What the exercise asks: Extract each row that contains the word "Soldier" and copy it in full.
+ + + + +
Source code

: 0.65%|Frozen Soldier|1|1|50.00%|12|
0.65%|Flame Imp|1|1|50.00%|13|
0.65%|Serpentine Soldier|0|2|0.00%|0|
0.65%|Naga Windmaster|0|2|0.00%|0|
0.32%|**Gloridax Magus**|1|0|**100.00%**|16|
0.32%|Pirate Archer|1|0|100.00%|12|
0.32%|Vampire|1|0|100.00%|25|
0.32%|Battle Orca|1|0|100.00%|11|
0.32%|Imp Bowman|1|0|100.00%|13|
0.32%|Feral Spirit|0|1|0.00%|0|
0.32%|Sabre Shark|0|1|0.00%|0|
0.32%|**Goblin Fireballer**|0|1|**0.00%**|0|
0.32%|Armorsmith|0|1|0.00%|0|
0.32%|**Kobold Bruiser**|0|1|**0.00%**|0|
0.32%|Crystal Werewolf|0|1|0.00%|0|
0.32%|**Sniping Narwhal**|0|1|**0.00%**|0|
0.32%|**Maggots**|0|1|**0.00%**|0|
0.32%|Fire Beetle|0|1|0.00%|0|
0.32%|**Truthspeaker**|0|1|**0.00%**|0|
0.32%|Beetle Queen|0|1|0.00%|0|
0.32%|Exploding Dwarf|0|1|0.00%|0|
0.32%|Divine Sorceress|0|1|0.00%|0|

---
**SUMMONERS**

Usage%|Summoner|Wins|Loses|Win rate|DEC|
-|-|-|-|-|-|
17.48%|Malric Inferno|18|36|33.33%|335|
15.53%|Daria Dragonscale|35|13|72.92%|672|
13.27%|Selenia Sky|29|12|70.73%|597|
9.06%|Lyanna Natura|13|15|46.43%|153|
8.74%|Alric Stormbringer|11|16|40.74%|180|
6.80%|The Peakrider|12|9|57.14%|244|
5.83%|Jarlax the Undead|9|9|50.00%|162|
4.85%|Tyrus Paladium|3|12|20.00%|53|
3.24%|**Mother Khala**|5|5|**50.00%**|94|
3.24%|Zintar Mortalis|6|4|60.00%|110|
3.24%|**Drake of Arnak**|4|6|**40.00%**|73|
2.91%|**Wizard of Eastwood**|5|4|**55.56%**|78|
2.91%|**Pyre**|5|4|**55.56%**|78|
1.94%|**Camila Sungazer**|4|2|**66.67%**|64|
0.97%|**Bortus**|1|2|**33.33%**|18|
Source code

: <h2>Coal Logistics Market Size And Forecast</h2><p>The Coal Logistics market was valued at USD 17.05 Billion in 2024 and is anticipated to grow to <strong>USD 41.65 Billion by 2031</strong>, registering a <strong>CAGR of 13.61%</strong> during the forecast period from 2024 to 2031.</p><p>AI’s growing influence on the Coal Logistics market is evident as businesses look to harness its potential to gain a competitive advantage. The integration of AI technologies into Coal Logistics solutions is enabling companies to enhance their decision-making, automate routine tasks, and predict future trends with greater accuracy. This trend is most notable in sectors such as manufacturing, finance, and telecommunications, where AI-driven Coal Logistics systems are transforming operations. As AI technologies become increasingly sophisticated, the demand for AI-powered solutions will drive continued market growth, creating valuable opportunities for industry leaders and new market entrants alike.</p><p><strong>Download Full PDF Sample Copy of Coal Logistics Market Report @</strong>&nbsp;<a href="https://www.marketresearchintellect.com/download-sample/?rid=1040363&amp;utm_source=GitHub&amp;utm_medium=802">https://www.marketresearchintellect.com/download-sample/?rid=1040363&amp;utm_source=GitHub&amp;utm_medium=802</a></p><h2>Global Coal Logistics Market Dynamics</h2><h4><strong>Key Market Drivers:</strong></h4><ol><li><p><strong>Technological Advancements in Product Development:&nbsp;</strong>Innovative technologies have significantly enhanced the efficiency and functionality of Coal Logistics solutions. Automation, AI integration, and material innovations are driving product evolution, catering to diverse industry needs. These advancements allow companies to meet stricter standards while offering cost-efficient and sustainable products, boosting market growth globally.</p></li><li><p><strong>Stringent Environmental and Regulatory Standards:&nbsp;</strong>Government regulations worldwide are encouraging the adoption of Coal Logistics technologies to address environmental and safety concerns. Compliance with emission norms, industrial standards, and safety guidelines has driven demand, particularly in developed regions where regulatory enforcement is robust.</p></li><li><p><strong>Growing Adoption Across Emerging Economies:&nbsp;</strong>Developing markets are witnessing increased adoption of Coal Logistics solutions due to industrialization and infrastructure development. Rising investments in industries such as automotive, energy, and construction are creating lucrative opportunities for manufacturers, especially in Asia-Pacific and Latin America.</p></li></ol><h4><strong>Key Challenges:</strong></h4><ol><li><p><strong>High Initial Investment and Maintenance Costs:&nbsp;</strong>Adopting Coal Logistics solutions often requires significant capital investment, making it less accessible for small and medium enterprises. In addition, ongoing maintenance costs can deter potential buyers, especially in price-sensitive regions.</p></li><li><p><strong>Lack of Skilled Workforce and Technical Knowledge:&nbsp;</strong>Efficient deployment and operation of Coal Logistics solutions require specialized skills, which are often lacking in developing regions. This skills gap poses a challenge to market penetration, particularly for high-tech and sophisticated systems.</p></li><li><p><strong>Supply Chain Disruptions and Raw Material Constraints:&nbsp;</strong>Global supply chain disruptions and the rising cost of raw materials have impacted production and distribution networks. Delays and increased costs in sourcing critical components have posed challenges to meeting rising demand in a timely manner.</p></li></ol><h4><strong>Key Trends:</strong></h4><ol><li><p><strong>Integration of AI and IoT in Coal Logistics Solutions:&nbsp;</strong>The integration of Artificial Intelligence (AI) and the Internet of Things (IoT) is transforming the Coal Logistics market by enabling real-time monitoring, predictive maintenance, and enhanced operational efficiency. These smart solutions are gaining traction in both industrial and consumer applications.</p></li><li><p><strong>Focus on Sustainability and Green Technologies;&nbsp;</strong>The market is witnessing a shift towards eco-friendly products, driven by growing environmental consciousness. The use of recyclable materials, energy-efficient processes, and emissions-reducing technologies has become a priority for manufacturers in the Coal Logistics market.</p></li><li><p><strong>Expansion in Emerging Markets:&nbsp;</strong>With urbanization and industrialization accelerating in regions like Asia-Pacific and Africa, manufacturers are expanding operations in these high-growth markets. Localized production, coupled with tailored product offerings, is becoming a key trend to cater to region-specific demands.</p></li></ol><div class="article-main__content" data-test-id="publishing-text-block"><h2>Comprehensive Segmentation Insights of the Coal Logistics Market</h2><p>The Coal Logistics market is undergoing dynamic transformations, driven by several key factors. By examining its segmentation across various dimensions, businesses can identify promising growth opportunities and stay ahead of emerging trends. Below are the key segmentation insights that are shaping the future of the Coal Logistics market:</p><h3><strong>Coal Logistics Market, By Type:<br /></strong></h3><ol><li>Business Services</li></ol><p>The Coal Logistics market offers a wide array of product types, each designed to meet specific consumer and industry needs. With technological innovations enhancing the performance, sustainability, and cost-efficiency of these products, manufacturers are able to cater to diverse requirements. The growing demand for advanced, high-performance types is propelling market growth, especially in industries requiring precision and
+ + + + +
Written answer:
: 0.65%|Frozen Soldier|1|1|50.00%|12|
0.65%|Serpentine Soldier|0|2|0.00%|0|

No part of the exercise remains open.